㈢查上訴人主張其自五十八年四月一日起至七十年六月三十日確遭羈押,人身自
由盡失,,於之為「管訓人」等情,有上開審卷第十二頁正反面)。此部分主張雖堪信為真實。但查,在上開期間內警總以雇員名義聘僱上訴人就地服務,並按月支薪,上訴人並有受薪之事實,已如前述,則警總與上訴人之間對於一方服勞務,一方給與報酬之僱傭契約成立要件,已相互意思表示一致,揆諸首開說明警總與上訴人在上開期間內確有僱傭關係存在。雖此僱傭關係縱係在上訴人人身不自由之狀態下所成立,但人身不自由狀態下,非不可能兼有私法行為存在,換言之,此私法行為,縱在人身不自由情境中所為,亦無從否定其存在。
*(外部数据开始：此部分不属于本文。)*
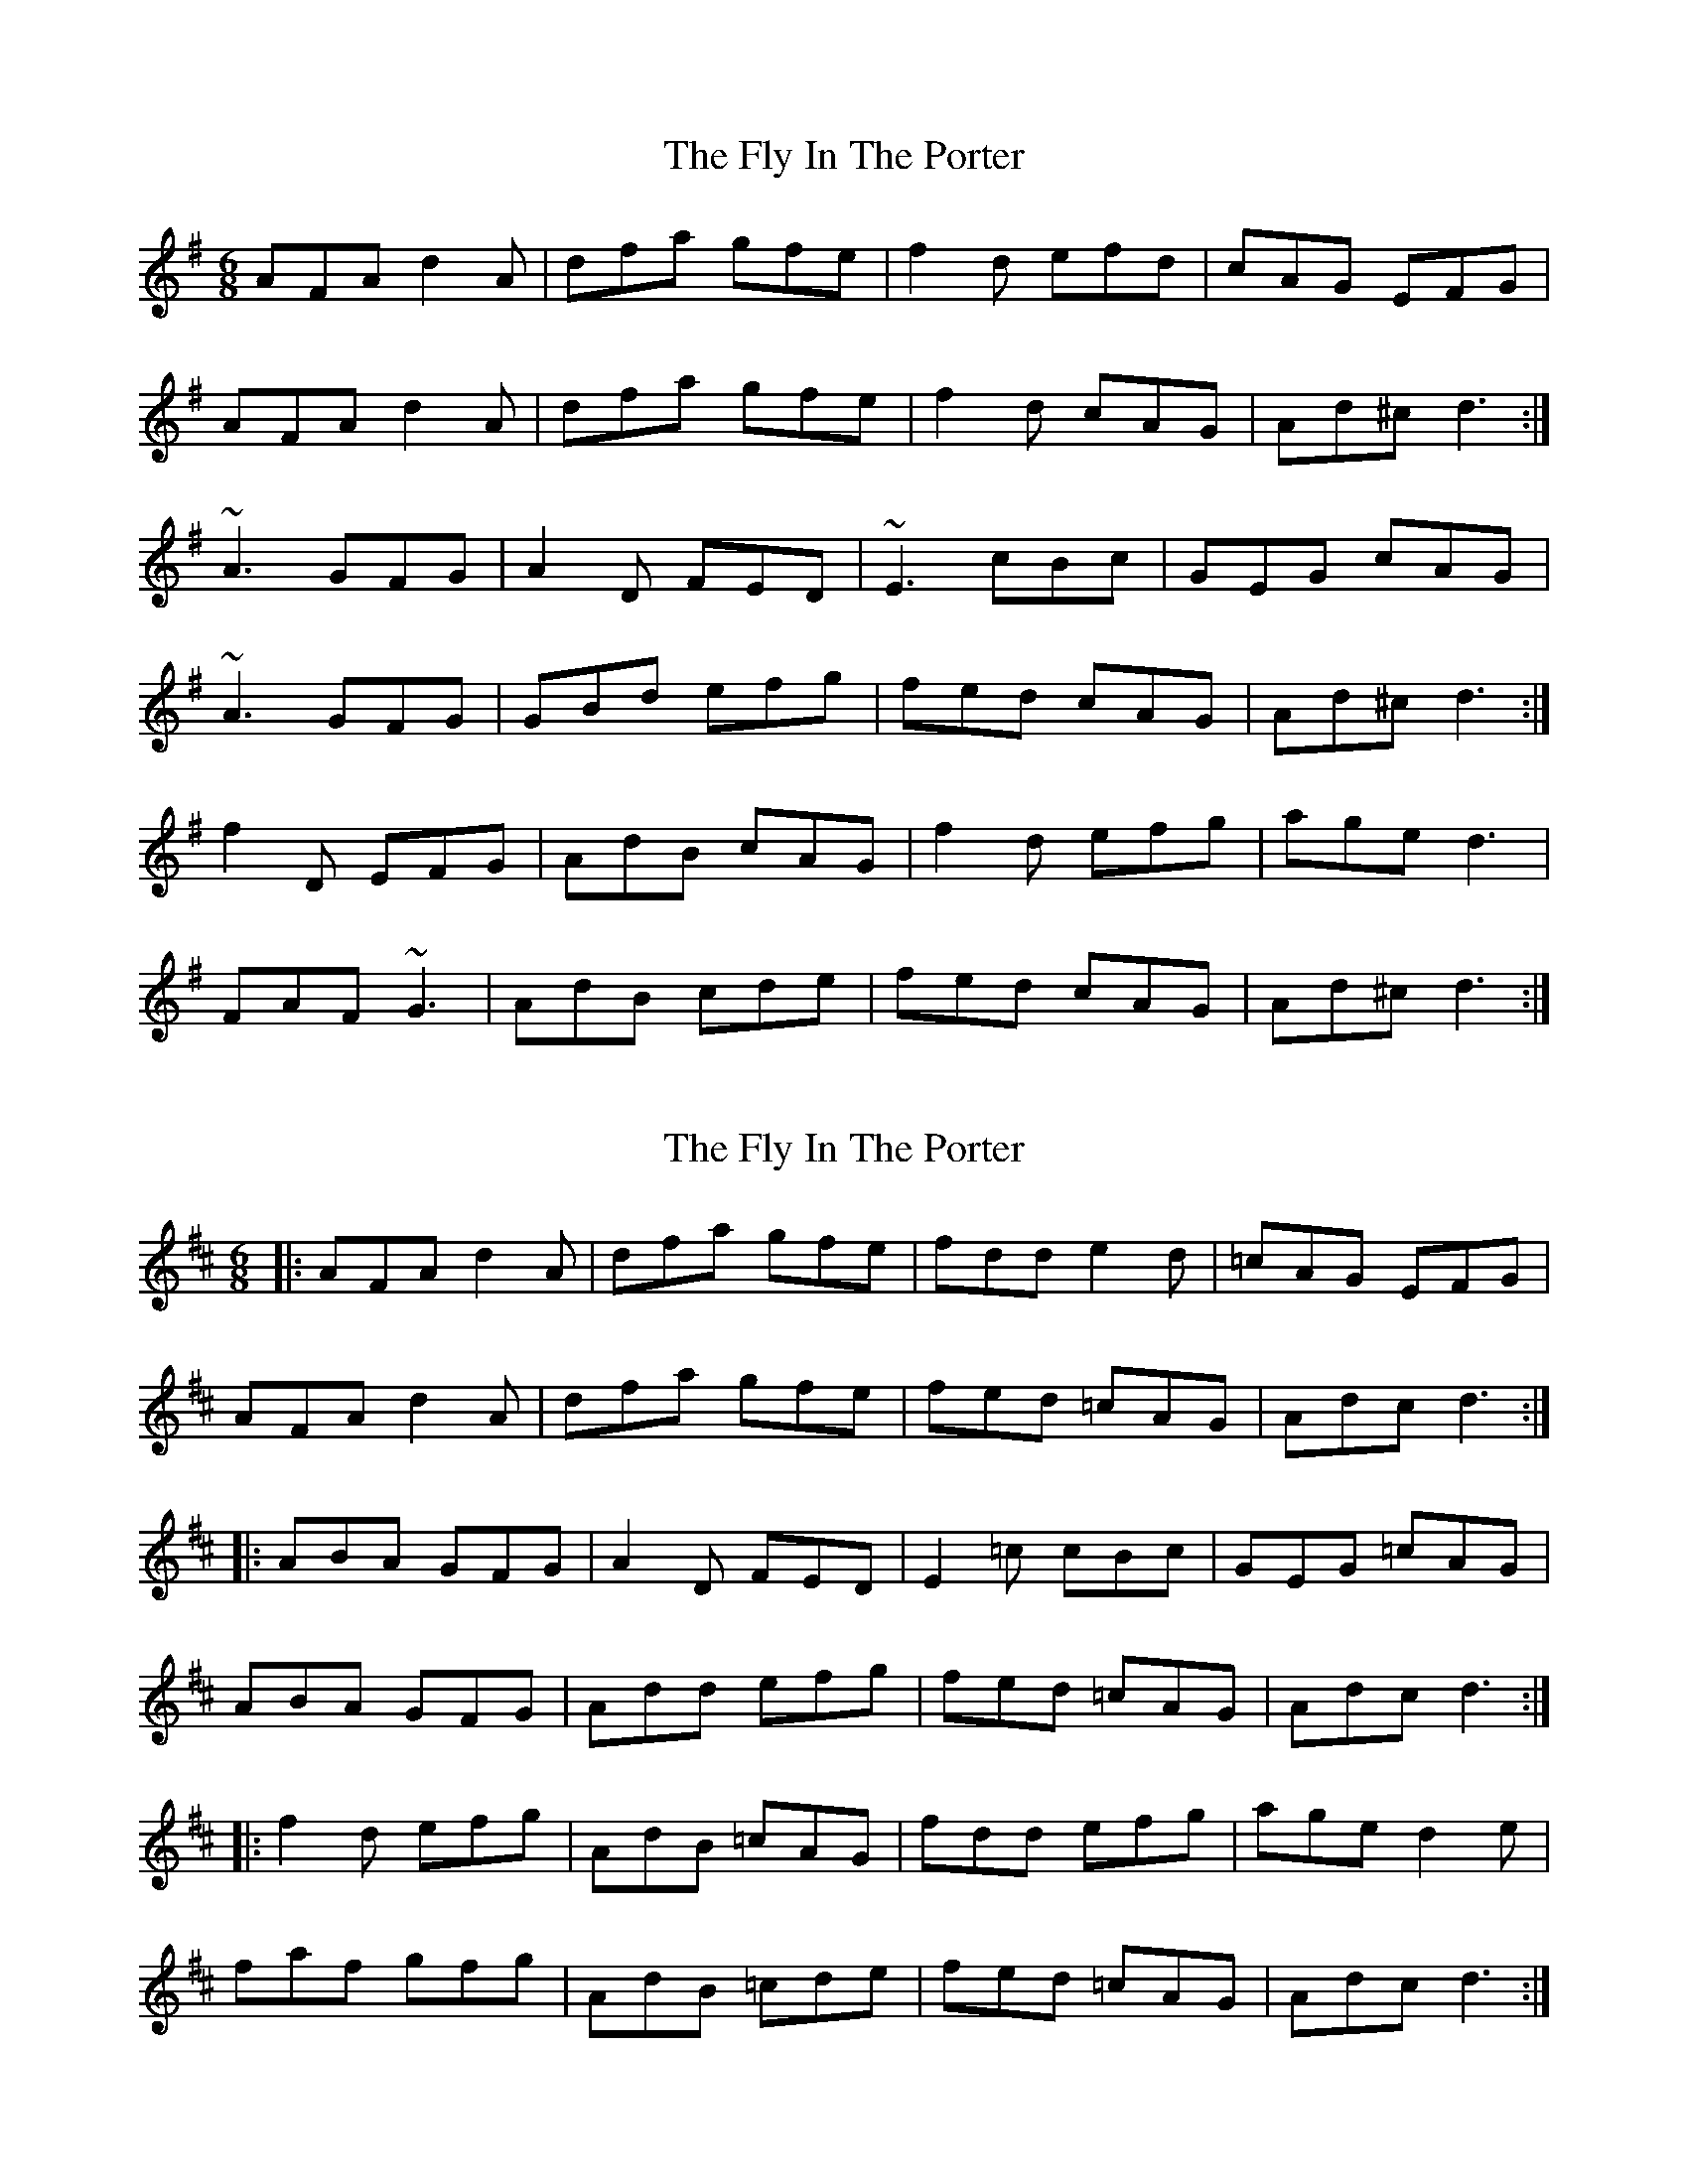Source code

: X: 1
T: Fly In The Porter, The
Z: gian marco
S: https://thesession.org/tunes/4225#setting4225
R: jig
M: 6/8
L: 1/8
K: Dmix
AFA d2A|dfa gfe|f2d efd|cAG EFG|
AFA d2A|dfa gfe|f2d cAG|Ad^c d3:|
~A3 GFG|A2D FED|~E3 cBc|GEG cAG|
~A3 GFG|GBd efg|fed cAG|Ad^c d3:|
f2D EFG|AdB cAG|f2d efg|age d3|
FAF ~G3|AdB cde|fed cAG|Ad^c d3:|
X: 2
T: Fly In The Porter, The
Z: *Davy Rogers
S: https://thesession.org/tunes/4225#setting16969
R: jig
M: 6/8
L: 1/8
K: Dmaj
|: AFA d2A | dfa gfe | fdd e2d | =cAG EFG |
AFA d2A | dfa gfe | fed =cAG | Adc d3 :|
|: ABA GFG | A2D FED | E2=c cBc | GEG =cAG |
ABA GFG | Add efg | fed =cAG | Adc d3 :|
|: f2d efg | AdB =cAG | fdd efg | age d2e |
faf gfg | AdB =cde | fed =cAG | Adc d3 :|
X: 3
T: Fly In The Porter, The
Z: portlandslowjam
S: https://thesession.org/tunes/4225#setting28066
R: jig
M: 6/8
L: 1/8
K: Dmix
B|:AFA d2A|dfa gfe|fed efd|cAG EFG|
AFA d2A|dfa gfe|fed cAG|Ad^c d2B:|
|:~A3 GFG|A2D FED|EDE cBc|~G3 cAG|
~A3 GFG|AGA efg|fed cAG|1 Ad^c d2B] :|2 Ad^c d2e]
|:fdf gfg|AdA cde|fed efg|agf d3|
fdf gfg|AdA cde|fed cAG|Ad^c d3:|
四、綜上所述,上訴人請求確認兩造間自五十八年四月一日起至七十年六月三十日止聘僱關係不存在,自非正當,不應准許。原審為上訴人敗訴之判決,核無違誤。上訴意旨,仍執陳詞,指摘原判決不當,求予廢棄改判,為無理由,應予駁回其上訴。
五、本件事實已臻明確,兩造其餘攻擊防禦方法及證據經予審酌,核與判決結果不生影響,爰不再逐一論述,併此敘明。
據上論結,本件上訴為無理由,依民事訴訟法第四百四十九條第一項、第七十八條,判決如主文。
中 華 民 國 九十二 年 九 月 十 六 日
民事第八庭
審判長法 官 鄭 三 源
法 官 周 美 月法 官 王 淇 梓正本係照原本作成。